Cover the dates in water and leave to soak for at least half an hour until softened.  To speed up this process you can simmer them in the water for 5 minutes or so.  Once softened, combine the dates, banana, coconut oil and cinnamon/ginger if using, in a food processor to form a smooth paste.

Measure the other ingredients into a large baking tray where they will be spread in a reasonably thin (but not too sparse) layer.  Combine with the paste making sure that everything is covered evenly.

Place the tray in the oven and set the timer for 13 minutes and don’t leave the kitchen without your timer  (this is crucial because you will forget and when you do it will burn – I’ve done it.

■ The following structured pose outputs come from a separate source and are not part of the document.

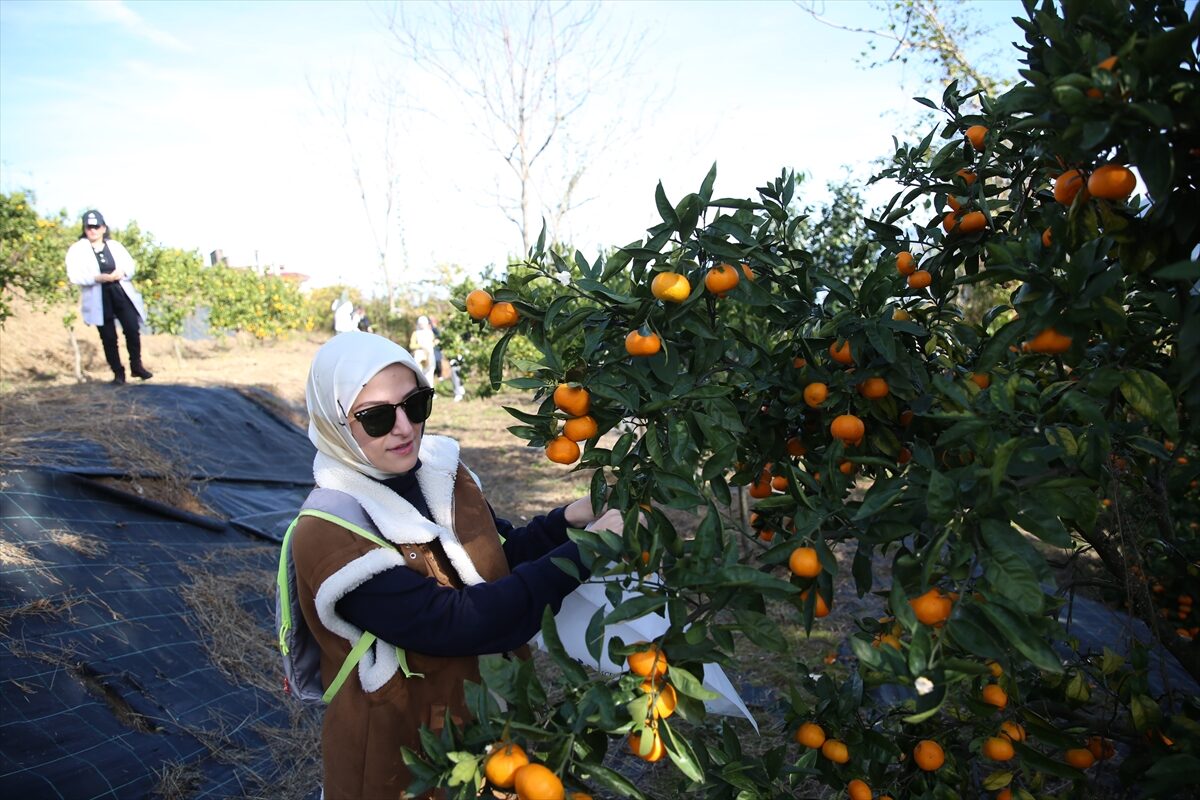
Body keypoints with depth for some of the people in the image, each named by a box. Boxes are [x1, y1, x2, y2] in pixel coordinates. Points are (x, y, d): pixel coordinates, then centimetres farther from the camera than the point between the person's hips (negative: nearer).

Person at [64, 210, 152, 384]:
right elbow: (74, 275, -9)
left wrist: (121, 273, -15)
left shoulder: (115, 245, 12)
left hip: (121, 293, 2)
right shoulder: (77, 249, 1)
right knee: (108, 337, 2)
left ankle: (136, 365, 13)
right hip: (99, 299, -2)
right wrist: (98, 277, -22)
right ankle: (118, 372, 10)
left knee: (133, 329, -3)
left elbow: (130, 266, 7)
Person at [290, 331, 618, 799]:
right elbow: (453, 623, -31)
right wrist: (584, 553, -30)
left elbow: (502, 555, 7)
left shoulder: (441, 472, -6)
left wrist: (566, 522, -12)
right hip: (400, 752, -5)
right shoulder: (329, 535, -25)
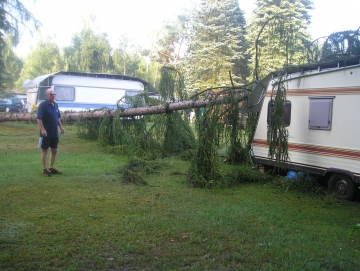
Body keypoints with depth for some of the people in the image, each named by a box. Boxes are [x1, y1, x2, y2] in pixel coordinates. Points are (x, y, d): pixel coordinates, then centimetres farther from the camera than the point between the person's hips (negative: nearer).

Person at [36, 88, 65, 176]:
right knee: (45, 151, 3)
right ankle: (44, 170, 13)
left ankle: (51, 168, 26)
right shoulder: (42, 105, -12)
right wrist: (42, 129, -28)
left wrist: (61, 127, 11)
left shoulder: (56, 105, 10)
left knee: (54, 151, 13)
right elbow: (39, 118, -18)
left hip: (55, 133, 7)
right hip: (46, 133, -7)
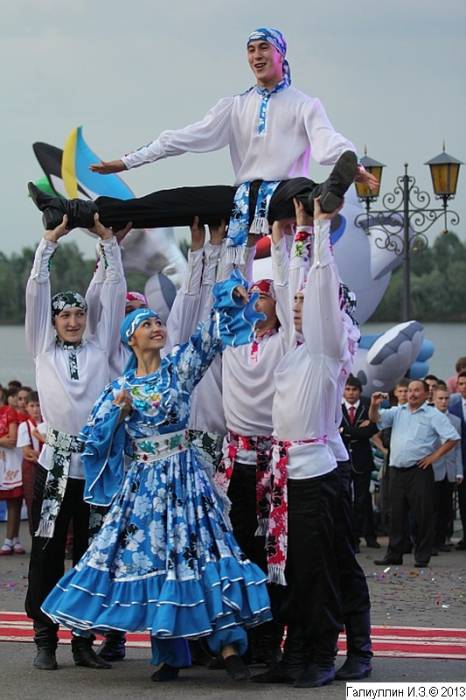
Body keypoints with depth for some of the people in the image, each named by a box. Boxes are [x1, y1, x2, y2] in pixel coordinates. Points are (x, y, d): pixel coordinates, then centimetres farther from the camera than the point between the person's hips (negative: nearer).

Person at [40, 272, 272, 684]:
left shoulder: (179, 367, 5)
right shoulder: (121, 387, 8)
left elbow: (209, 336, -5)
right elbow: (95, 434, 6)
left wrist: (232, 298, -19)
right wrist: (119, 409, -9)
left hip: (184, 477, -2)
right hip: (143, 483, 2)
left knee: (200, 550, -10)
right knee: (151, 555, 0)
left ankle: (229, 645, -13)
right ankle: (169, 655, 7)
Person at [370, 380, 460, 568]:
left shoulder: (433, 415, 0)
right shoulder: (397, 412, 14)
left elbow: (452, 438, -4)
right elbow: (375, 418, 6)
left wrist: (434, 456, -8)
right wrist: (374, 406, -15)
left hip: (419, 471, -4)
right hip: (396, 471, 5)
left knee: (423, 515, -2)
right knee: (396, 515, 8)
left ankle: (422, 557, 4)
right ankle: (394, 554, 15)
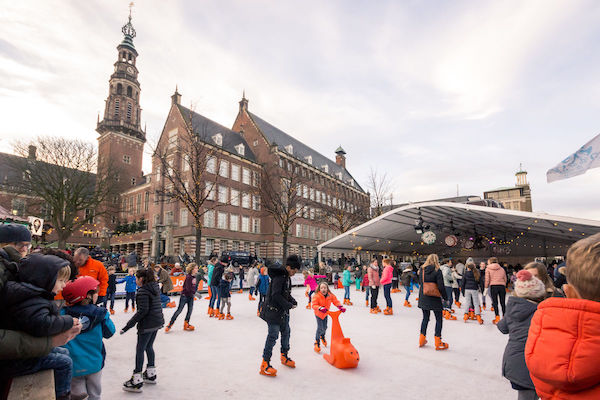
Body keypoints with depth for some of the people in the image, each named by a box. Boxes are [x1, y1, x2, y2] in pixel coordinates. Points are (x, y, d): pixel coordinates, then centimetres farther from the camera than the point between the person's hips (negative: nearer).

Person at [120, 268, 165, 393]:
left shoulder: (143, 291, -17)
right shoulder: (155, 287, 7)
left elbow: (142, 310, -22)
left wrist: (128, 325, -20)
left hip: (147, 324, -8)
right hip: (157, 322, 8)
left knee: (140, 349, 2)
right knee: (149, 347, 20)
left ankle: (137, 382, 8)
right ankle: (151, 375, 31)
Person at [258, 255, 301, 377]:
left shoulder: (287, 277, 9)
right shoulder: (279, 276, -22)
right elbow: (276, 295, -27)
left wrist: (293, 301, 1)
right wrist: (289, 305, -20)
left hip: (283, 312, 10)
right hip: (273, 311, -10)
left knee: (286, 333, 19)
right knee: (273, 336, -7)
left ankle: (284, 356, 38)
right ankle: (265, 364, 3)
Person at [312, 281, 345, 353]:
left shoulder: (330, 295, -13)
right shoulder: (317, 296, -26)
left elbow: (336, 301, -8)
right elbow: (314, 305, -32)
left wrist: (341, 307, -25)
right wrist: (320, 308, -49)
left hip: (325, 313, 5)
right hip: (318, 314, -5)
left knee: (325, 327, 15)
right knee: (320, 328, -11)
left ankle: (322, 337, 48)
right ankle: (317, 342, 7)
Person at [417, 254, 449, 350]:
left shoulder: (422, 270, 1)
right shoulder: (437, 271, -13)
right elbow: (441, 286, -12)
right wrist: (445, 297, -1)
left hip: (423, 298, 5)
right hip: (434, 299, -4)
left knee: (425, 318, 17)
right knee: (438, 319, 9)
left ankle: (422, 340, 22)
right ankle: (438, 343, 12)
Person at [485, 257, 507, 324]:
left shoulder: (488, 269, 2)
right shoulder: (502, 269, 13)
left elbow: (487, 279, -1)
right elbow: (505, 279, 14)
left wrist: (486, 287, 11)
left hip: (493, 286, -3)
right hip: (502, 286, 3)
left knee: (495, 302, 1)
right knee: (503, 302, 10)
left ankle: (497, 317, -3)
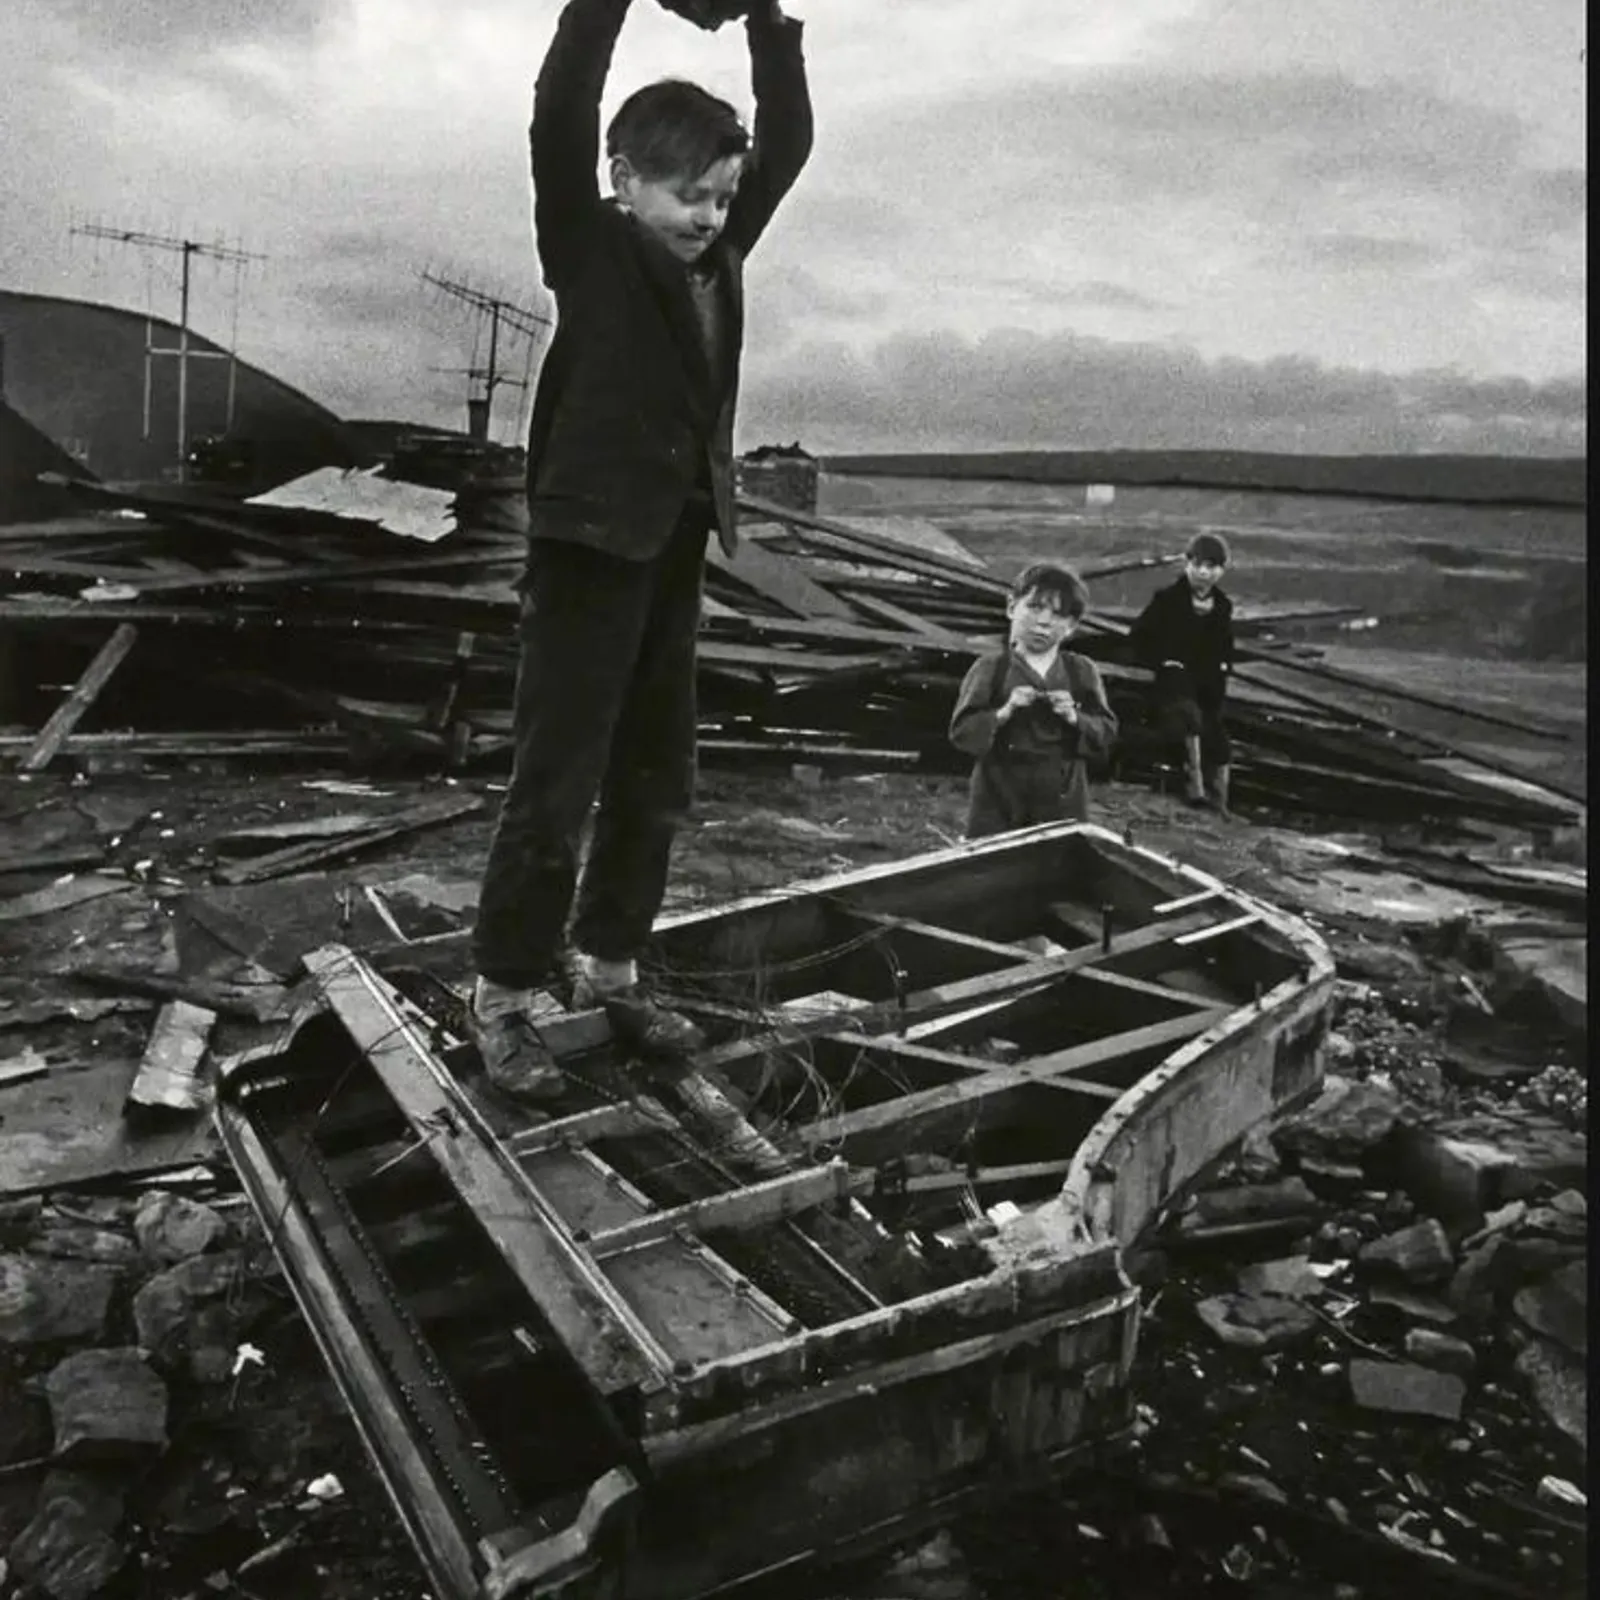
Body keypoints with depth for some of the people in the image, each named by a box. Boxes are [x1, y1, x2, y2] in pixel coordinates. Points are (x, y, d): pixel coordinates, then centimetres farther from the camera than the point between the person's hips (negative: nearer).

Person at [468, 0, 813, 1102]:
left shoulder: (718, 257, 13)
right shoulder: (590, 249, -2)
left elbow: (788, 144, 15)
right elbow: (560, 117, -16)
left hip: (677, 552, 7)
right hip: (590, 545, -7)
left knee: (656, 782, 11)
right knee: (555, 784, -3)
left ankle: (609, 969, 26)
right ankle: (508, 996, 10)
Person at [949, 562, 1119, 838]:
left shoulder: (1082, 672, 3)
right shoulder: (990, 669, -4)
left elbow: (1107, 732, 3)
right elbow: (961, 732, -8)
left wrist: (1075, 718, -15)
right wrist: (1004, 712, -21)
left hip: (1063, 803, 2)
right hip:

More than once).  After 13 minutes give the mixture a good stir and put it back in the oven for another 13 minutes – again setting the timer.  Repeat this process one more time and then turn the oven off, letting a little of the heat escape as you do so.  You can now relax a tiny bit.  Check it every half hour or so until you are certain it is just drying out slowly – you normally don’t need to do this more than twice.  And then leave overnight in the oven, or equivalent.  And don’t, don’t forget it’s in there and turn the oven back on (I’ve done that too).

I love it with coconut yoghurt (Coyo is the best), a sprinkling of cinnamon and some berries.  It’s also really good as a topping on my morning smoothie, or included in some breakfast muffins or just as a snack.  Who knew granola could be so versatile?!